Week 4 - CASE 4 - ALCOHOL - Skildum Flashcards Preview

Uncategorized > Week 4 - CASE 4 - ALCOHOL - Skildum > Flashcards

Flashcards in Week 4 - CASE 4 - ALCOHOL - Skildum Deck (8):

After consumption, in what tissues does ethanol partition? What tissues exclude ethanol?

Alcohol preferentially goes to muscle and brain
Doesn't like adipose and bone


Pathway alcohol is metabolized:

Ethanol to acetaldehyde by ADH. Acetaldehyde to Acetate by aldehyde dehydrogenase.
Microsomal Ethanol Oxidizing System (MEOS)
Cyp2 converts alcohol to acetaldehyde. More active in chronic alcoholics. Also linked to ethanol aversion to those with overactive Cyp2


Question #3: How do inherited mutations in ethanol metabolizing enzymes alter carriers’ susceptibility to alcoholism?

ALDH mutation to decrease function can give you TERRIBLE hangovers
ADH*3, ADH*2, ADH*2 – increase Vmax of enzyme, these mutations make you less susceptible to alcoholism.
Ethanol makes you euphoric, converted quickly to acetaldehyde – makes you sick


What does disulfiram target and what kind of inhibition is it?

IT targets ALDH. It inhibits it competitively. This means that the Vmax stays the same and the Km is going to increase.


While you were considering options to resolve your patient's hypotension, you briefly considered administering intravaneous dopamine, but you ultimately decided to give him norepinephrine instead. Would dopamine have been effective in restoring normal blood pressure in a patient taking disulfuram?

NO! Super low blood pressure you could give dopamine, but in this case you don’t want to do it because disulfiram actually inhibits dopamine hydroxylase. That’s the reaction that would eventually turn it into nroeprinephrine. So it's not going to help with hypotension at all.


What receptor(s) does norepinephrine activate? What type(s) of cells express this receptor?

Norepinephrine acts predominantly on alpha-adrenergic receptors to produce constriction of resistance and capacitance vessels, thereby increasing systemic blood pressure and coronary artery blood flow.
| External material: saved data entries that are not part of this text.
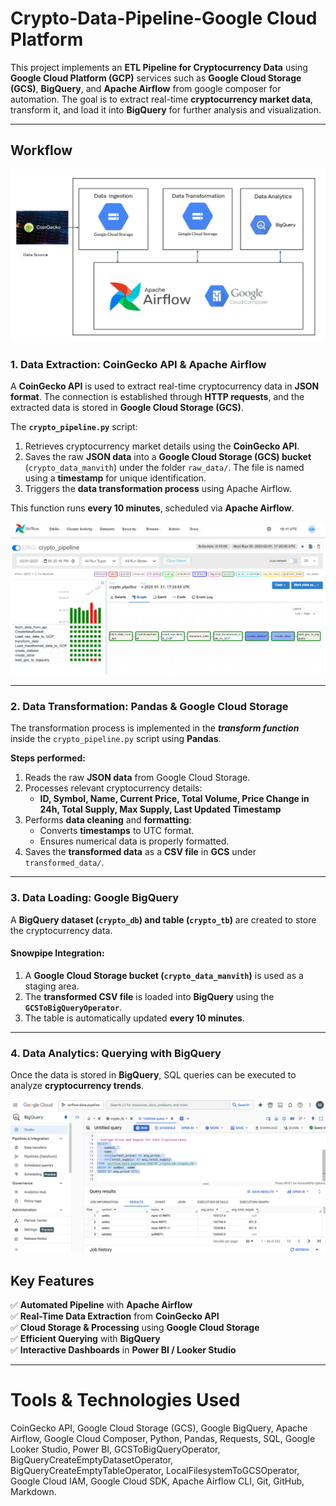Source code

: # **Crypto-Data-Pipeline-Google Cloud Platform**


This project implements an **ETL Pipeline for Cryptocurrency Data** using **Google Cloud Platform (GCP)** services such as **Google Cloud Storage (GCS)**, **BigQuery**, and **Apache Airflow** from google composer for automation. The goal is to extract real-time **cryptocurrency market data**, transform it, and load it into **BigQuery** for further analysis and visualization.

---

## **Workflow** 

![Workflow](imgs/crypto_pipeline.png)

### **1. Data Extraction: CoinGecko API & Apache Airflow**
A **CoinGecko API** is used to extract real-time cryptocurrency data in **JSON format**. The connection is established through **HTTP requests**, and the extracted data is stored in **Google Cloud Storage (GCS)**.

The **`crypto_pipeline.py`** script:
1. Retrieves cryptocurrency market details using the **CoinGecko API**.
2. Saves the raw **JSON data** into a **Google Cloud Storage (GCS) bucket** (`crypto_data_manvith`) under the folder `raw_data/`. The file is named using a **timestamp** for unique identification.
3. Triggers the **data transformation process** using Apache Airflow.

This function runs **every 10 minutes**, scheduled via **Apache Airflow**.

![Airflow DAG](imgs/crypto_dag.png)

---

### **2. Data Transformation: Pandas & Google Cloud Storage**
The transformation process is implemented in the **_transform function_** inside the `crypto_pipeline.py` script using **Pandas**.

**Steps performed:**
1. Reads the raw **JSON data** from Google Cloud Storage.
2. Processes relevant cryptocurrency details:
   - **ID, Symbol, Name, Current Price, Total Volume, Price Change in 24h, Total Supply, Max Supply, Last Updated Timestamp**
3. Performs **data cleaning** and **formatting**:
   - Converts **timestamps** to UTC format.
   - Ensures numerical data is properly formatted.
4. Saves the **transformed data** as a **CSV file** in **GCS** under `transformed_data/`.

---

### **3. Data Loading: Google BigQuery**
A **BigQuery dataset (`crypto_db`) and table (`crypto_tb`)** are created to store the cryptocurrency data.

#### **Snowpipe Integration:**
1. A **Google Cloud Storage bucket (`crypto_data_manvith`)** is used as a staging area.
2. The **transformed CSV file** is loaded into **BigQuery** using the **`GCSToBigQueryOperator`**.
3. The table is automatically updated **every 10 minutes**.

---

### **4. Data Analytics: Querying with BigQuery**
Once the data is stored in **BigQuery**, SQL queries can be executed to analyze **cryptocurrency trends**.

![Query](imgs/BigQuerysql.png)

## **Key Features**
✅ **Automated Pipeline** with **Apache Airflow**  
✅ **Real-Time Data Extraction** from **CoinGecko API**  
✅ **Cloud Storage & Processing** using **Google Cloud Storage**  
✅ **Efficient Querying** with **BigQuery**  
✅ **Interactive Dashboards** in **Power BI / Looker Studio**  

---

# **Tools & Technologies Used**

CoinGecko API, Google Cloud Storage (GCS), Google BigQuery, Apache Airflow, Google Cloud Composer, Python, Pandas, Requests, SQL, Google Looker Studio, Power BI, GCSToBigQueryOperator, BigQueryCreateEmptyDatasetOperator, BigQueryCreateEmptyTableOperator, LocalFilesystemToGCSOperator, Google Cloud IAM, Google Cloud SDK, Apache Airflow CLI, Git, GitHub, Markdown.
Can products of ethanol metabolism contribute to triglyceride production?

Acetyl Coa – the product of ethanol breakdown cab be used to synthesize fatty acids and TAGs


During episodes of hypertrigeleridemia, a patient's serum cholesterol only rose modestly. Is this observation significant in suggesting an underlying cause of the hypertriglyceridemia?

NADH and acetyl Coa will inhibit oxidation of FAs. Fats can’t be oxidized so they are just floating around in the blood. They also can’t be stored. This is because serum cholesterol would be coming from dietary fats, ethanol is going straight into triacylglycerides, causing elevated amounts in the blood.